Symphony X : Latin America Tour


O mundo da música pesada é composto por vários subgêneros, uns com apelo mais comercial e com forte tendência a composições de caráter simples e objetivo, e outros subgêneros que veem exatamente nessa contramão, como é o caso do prog metal, que é a junção da complexidade do rock progressivo com o peso inerente no heavy metal tradicional. Dentre as inúmeras formações do estilo se destacam nomes como Queensrÿche; Pain of Salvation; Dream Theater; Fates Warning e Symphony X.

E, para felicidade do público que curte o estilo, o último final de semana foi especialíssimo. Duas dessas referências – Pain of Salvation e Symphony X – aportaram em solo brasileiro para uma bateria de shows, e, lógico, que nós não perderíamos essa oportunidade e fomos conferir de pertinho o Symphony X, na Fundição Progresso, Rio de Janeiro.

Nada melhor numa noite fria que um bom show para esquentar o pé e os ânimos, e o responsável por levar embora o frio foram os americanos da banda, Symphony X. Pré-divulgando o novo álbum, Iconoclast, que será lançando no fim do mês, a banda fez bonito em um show que primou pela feliz união entre técnica e peso. A clássica “Of Sins and Shadows” foi responsável em começar os trabalhos, mas logo cede espaço a primeira representante do álbum, Paradise Lost (2007), a pesada “Domination”. Vale destacar que o set list dessa perna da turnê é em boa parte estruturado nesse no disco. Canções como: “Eve of Seduction”; “Set the World on Fire (The Lie of Lies)”; “The Serpent’s Kiss” e música homônima ao disco fizeram alegria de todos os presentes.

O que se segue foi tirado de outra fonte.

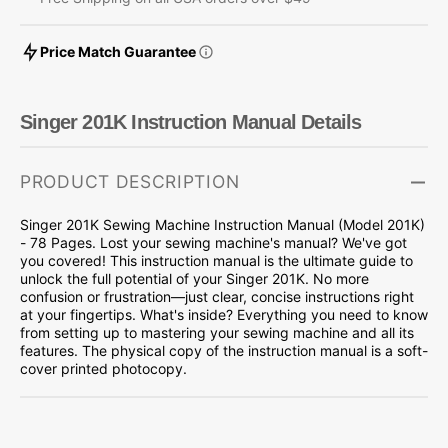
Price Match Guarantee
Singer 201K Instruction Manual Details
PRODUCT DESCRIPTION
Singer 201K Sewing Machine Instruction Manual (Model 201K)
- 78 Pages. Lost your sewing machine's manual? We've got
you covered! This instruction manual is the ultimate guide to
unlock the full potential of your Singer 201K. No more
confusion or frustration—just clear, concise instructions right
at your fingertips. What's inside? Everything you need to know
from setting up to mastering your sewing machine and all its
features. The physical copy of the instruction manual is a soft-
cover printed photocopy.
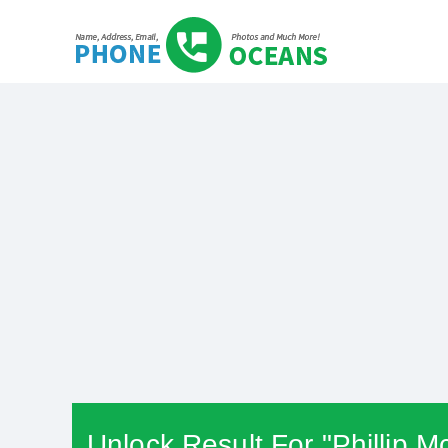
Unlock Result For "Phillip M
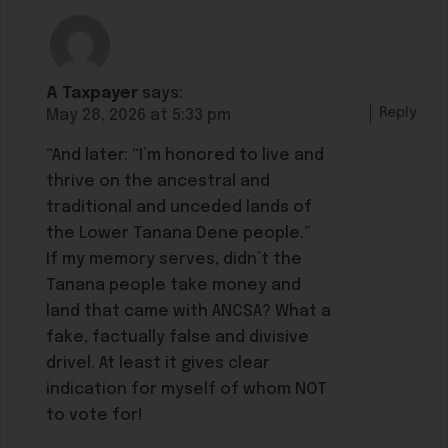
A Taxpayer
says:
Reply
May 28, 2026 at 5:33 pm
“And later: “I’m honored to live and
thrive on the ancestral and
traditional and unceded lands of
the Lower Tanana Dene people.”
If my memory serves, didn’t the
Tanana people take money and
land that came with ANCSA? What a
fake, factually false and divisive
drivel. At least it gives clear
indication for myself of whom NOT
to vote for!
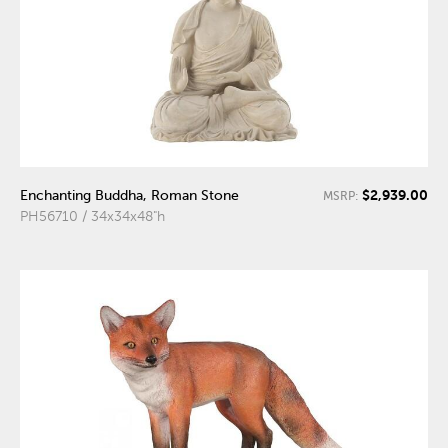
$2,939.00
Enchanting Buddha, Roman Stone
MSRP:
PH56710 / 34x34x48"h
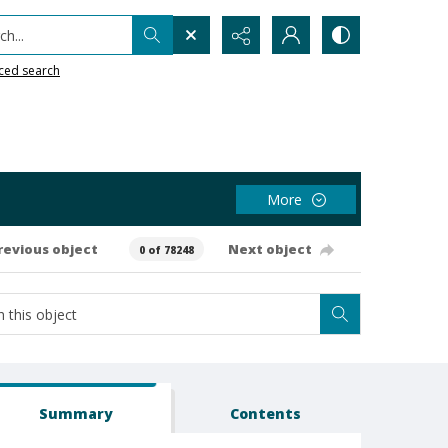
h...
ced search
More
revious object
Next object
0 of 78248
Summary
Contents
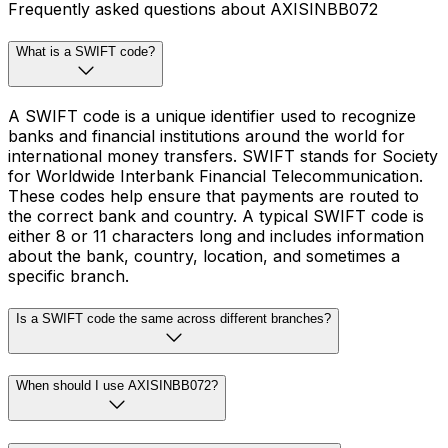
Frequently asked questions about AXISINBB072
What is a SWIFT code?
A SWIFT code is a unique identifier used to recognize
banks and financial institutions around the world for
international money transfers. SWIFT stands for Society
for Worldwide Interbank Financial Telecommunication.
These codes help ensure that payments are routed to
the correct bank and country. A typical SWIFT code is
either 8 or 11 characters long and includes information
about the bank, country, location, and sometimes a
specific branch.
Is a SWIFT code the same across different branches?
When should I use AXISINBB072?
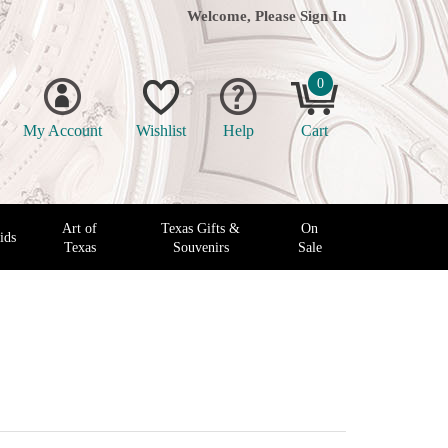
Welcome, Please
Sign In
0
My Account
Wishlist
Help
Cart
Art of
Texas Gifts &
On
ids
Texas
Souvenirs
Sale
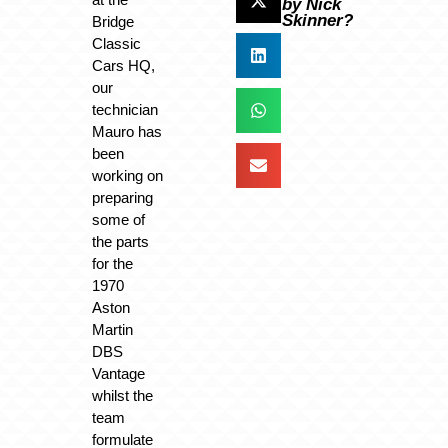
by Nick
Skinner?
Bridge
Classic
Cars HQ,
our
technician
Mauro has
been
working on
preparing
some of
the parts
for the
1970
Aston
Martin
DBS
Vantage
whilst the
team
formulate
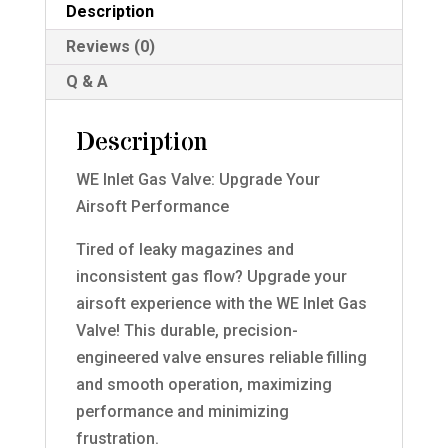
Description
Reviews (0)
Q & A
Description
WE Inlet Gas Valve: Upgrade Your
Airsoft Performance
Tired of leaky magazines and
inconsistent gas flow? Upgrade your
airsoft experience with the WE Inlet Gas
Valve! This durable, precision-
engineered valve ensures reliable filling
and smooth operation, maximizing
performance and minimizing
frustration.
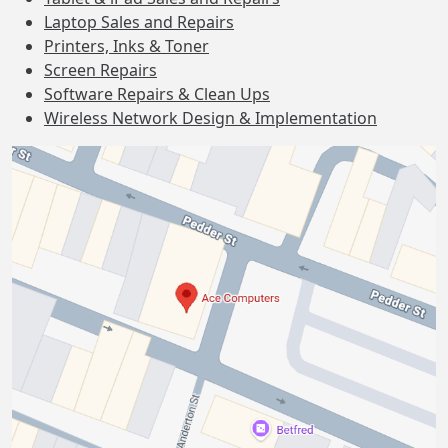
Laptop Sales and Repairs
Printers, Inks & Toner
Screen Repairs
Software Repairs & Clean Ups
Wireless Network Design & Implementation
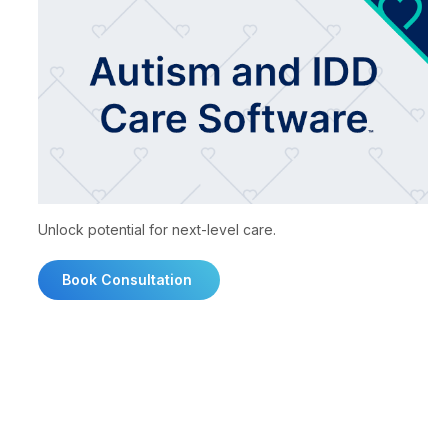
Unlock potential for next-level care.
Book Consultation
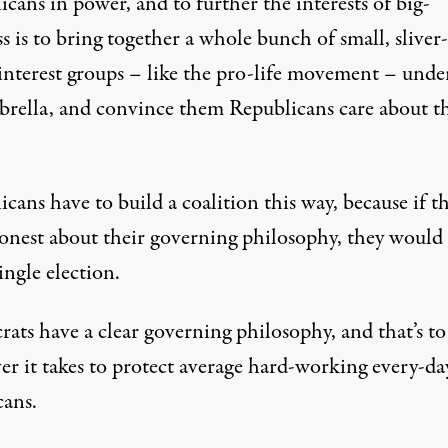
cans in power, and to further the interests of big-
s is to bring together a whole bunch of small, sliver
-interest groups – like the pro-life movement – unde
brella, and convince them Republicans care about th
cans have to build a coalition this way, because if t
onest about their governing philosophy, they would 
ingle election.
ats have a clear governing philosophy, and that’s to
er it takes to protect average hard-working every-da
ans.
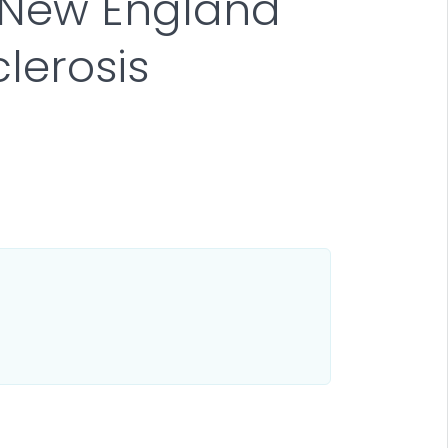
n New England
lerosis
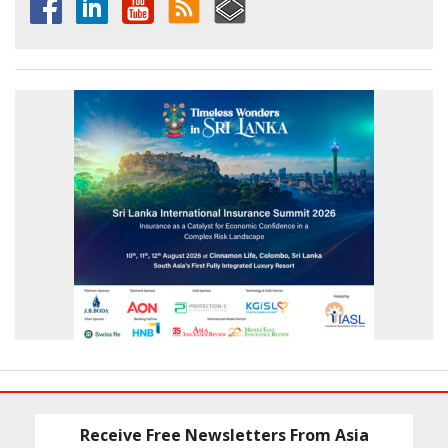
Receive Free Newsletters From Asia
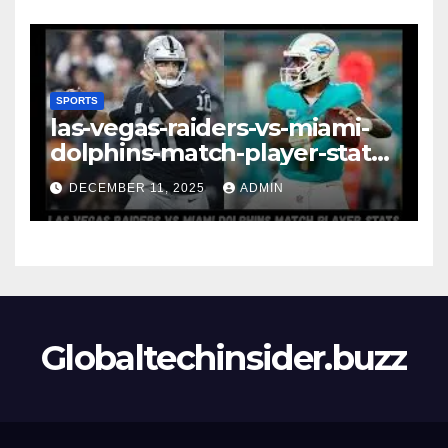
Strategy & Standout
Moments
SPORTS
las-vegas-raiders-vs-miami-
dolphins-match-player-stats–
A Deep Dive Into
DECEMBER 11, 2025
ADMIN
Performance & Key
Highlights
Globaltechinsider.buzz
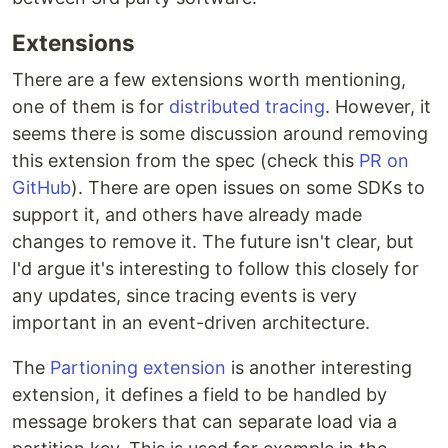
Extensions
There are a few extensions worth mentioning,
one of them is for
distributed tracing
. However, it
seems there is some discussion around removing
this extension from the spec (check this
PR on
GitHub
). There are open issues on some SDKs to
support it, and others have already made
changes to remove it. The future isn't clear, but
I'd argue it's interesting to follow this closely for
any updates, since tracing events is very
important in an event-driven architecture.
The
Partioning extension
is another interesting
extension, it defines a field to be handled by
message brokers that can separate load via a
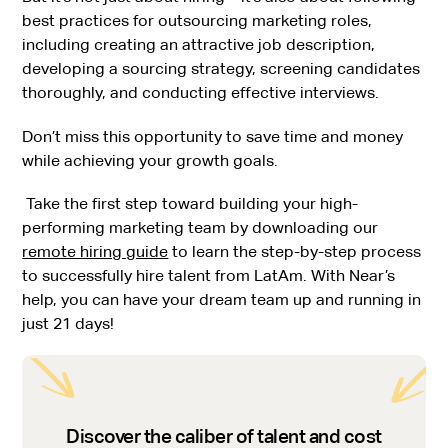
best practices for outsourcing marketing roles,
including creating an attractive job description,
developing a sourcing strategy, screening candidates
thoroughly, and conducting effective interviews.
Don’t miss this opportunity to save time and money
while achieving your growth goals.
Take the first step toward building your high-
performing marketing team by downloading our
remote hiring guide
to learn the step-by-step process
to successfully hire talent from LatAm. With Near’s
help, you can have your dream team up and running in
just 21 days!
Discover the caliber of talent and cost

O novo álbum, Iconoclast, veio na encarnação das ferozes “End of Innocence” e “Dehumanized”. E não pense que o passado da banda fora deixado de lado. Nada disso. “Smoke and Mirrors” é clara referência às guitarras e composições do sueco Yngwie Malmsteen. Pelo menos na época que o músico escrevia bons temas. E por falar em referências, a extensa e complexa, “The Odyssey”, nos remete aos idos dos anos 1970, quando Genesis e Cia compunham canções que chegavam ultrapassar os vinte minutos, e acredite, assim como “The Odyssey” com seus vinte cinco minutos, o tempo passava na velocidade luz. Qualidade acima de qualquer suspeita.

Symphony X, como dito anteriormente, espantou para bem longe qualquer ameaço de frio com seu emocionante show. Eu não esperava nada abaixo disso, sendo eles um dos pilares do prog metal!


Nota: Fiz a matéria para o Jornal do Interior Sul Fluminense - edição 104, pag 07.